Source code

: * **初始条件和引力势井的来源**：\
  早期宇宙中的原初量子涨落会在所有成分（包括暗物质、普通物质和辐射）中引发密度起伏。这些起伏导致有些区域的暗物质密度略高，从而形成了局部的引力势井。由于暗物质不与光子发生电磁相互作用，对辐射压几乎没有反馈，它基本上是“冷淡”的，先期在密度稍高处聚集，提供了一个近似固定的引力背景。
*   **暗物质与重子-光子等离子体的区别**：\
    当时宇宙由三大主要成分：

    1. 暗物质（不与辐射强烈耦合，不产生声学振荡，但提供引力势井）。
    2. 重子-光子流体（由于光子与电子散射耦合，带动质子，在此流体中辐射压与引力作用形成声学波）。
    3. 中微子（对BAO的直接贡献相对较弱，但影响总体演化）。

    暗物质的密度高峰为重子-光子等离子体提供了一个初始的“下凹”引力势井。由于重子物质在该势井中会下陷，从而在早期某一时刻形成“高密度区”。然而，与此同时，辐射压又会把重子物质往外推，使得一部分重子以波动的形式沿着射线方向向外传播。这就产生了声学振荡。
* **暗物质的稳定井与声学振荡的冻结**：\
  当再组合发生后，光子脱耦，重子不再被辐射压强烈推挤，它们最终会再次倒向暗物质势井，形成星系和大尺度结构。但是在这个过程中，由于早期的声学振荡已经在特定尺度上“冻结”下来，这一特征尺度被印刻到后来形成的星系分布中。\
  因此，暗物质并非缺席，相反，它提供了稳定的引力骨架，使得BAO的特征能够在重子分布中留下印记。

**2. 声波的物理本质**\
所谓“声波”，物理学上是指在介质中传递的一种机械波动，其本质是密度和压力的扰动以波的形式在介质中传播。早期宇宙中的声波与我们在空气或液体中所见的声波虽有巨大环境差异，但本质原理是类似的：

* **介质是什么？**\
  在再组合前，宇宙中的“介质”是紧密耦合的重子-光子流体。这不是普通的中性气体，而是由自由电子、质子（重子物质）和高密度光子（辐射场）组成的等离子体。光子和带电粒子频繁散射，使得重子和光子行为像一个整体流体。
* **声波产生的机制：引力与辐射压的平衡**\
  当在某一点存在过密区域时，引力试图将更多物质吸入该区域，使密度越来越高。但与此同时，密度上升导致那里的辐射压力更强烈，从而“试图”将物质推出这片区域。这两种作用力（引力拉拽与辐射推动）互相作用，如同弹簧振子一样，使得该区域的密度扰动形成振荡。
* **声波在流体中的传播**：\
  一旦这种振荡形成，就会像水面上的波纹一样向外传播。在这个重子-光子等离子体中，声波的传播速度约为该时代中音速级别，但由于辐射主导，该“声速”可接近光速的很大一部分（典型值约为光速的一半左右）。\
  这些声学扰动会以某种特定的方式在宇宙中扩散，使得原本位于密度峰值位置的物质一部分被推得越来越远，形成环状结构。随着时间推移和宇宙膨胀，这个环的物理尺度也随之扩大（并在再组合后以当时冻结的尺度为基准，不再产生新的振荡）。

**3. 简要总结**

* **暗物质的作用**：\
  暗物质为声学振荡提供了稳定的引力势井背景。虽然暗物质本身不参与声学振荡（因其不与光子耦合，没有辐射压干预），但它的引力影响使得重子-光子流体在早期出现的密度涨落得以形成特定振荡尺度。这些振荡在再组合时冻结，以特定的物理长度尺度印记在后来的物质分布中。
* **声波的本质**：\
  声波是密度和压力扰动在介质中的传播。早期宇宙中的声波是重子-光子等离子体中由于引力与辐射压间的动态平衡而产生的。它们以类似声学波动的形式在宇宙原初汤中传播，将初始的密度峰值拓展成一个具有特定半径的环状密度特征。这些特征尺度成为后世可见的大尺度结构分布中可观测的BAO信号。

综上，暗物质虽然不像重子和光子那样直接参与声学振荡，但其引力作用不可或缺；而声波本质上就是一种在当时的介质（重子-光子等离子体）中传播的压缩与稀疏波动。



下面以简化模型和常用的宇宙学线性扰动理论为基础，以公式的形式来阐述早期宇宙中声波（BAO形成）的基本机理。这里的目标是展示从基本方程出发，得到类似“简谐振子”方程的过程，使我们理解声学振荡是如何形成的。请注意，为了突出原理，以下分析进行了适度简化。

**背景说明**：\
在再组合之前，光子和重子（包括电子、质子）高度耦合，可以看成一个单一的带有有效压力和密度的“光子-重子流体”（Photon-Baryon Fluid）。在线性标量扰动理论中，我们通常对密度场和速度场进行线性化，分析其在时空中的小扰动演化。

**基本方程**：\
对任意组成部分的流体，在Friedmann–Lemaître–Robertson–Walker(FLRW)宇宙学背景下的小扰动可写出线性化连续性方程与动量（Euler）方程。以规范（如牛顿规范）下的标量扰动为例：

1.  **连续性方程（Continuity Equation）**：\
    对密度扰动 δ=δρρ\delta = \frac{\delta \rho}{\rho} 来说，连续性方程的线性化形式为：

----

Problem requirements> With the line that contains "在再组合之前，光子和重子（包" as your start, reproduce the data above exactly through its last line, and nothing before that start.

Task result>
在再组合之前，光子和重子（包括电子、质子）高度耦合，可以看成一个单一的带有有效压力和密度的“光子-重子流体”（Photon-Baryon Fluid）。在线性标量扰动理论中，我们通常对密度场和速度场进行线性化，分析其在时空中的小扰动演化。

**基本方程**：\
对任意组成部分的流体，在Friedmann–Lemaître–Robertson–Walker(FLRW)宇宙学背景下的小扰动可写出线性化连续性方程与动量（Euler）方程。以规范（如牛顿规范）下的标量扰动为例：

1.  **连续性方程（Continuity Equation）**：\
    对密度扰动 δ=δρρ\delta = \frac{\delta \rho}{\rho} 来说，连续性方程的线性化形式为：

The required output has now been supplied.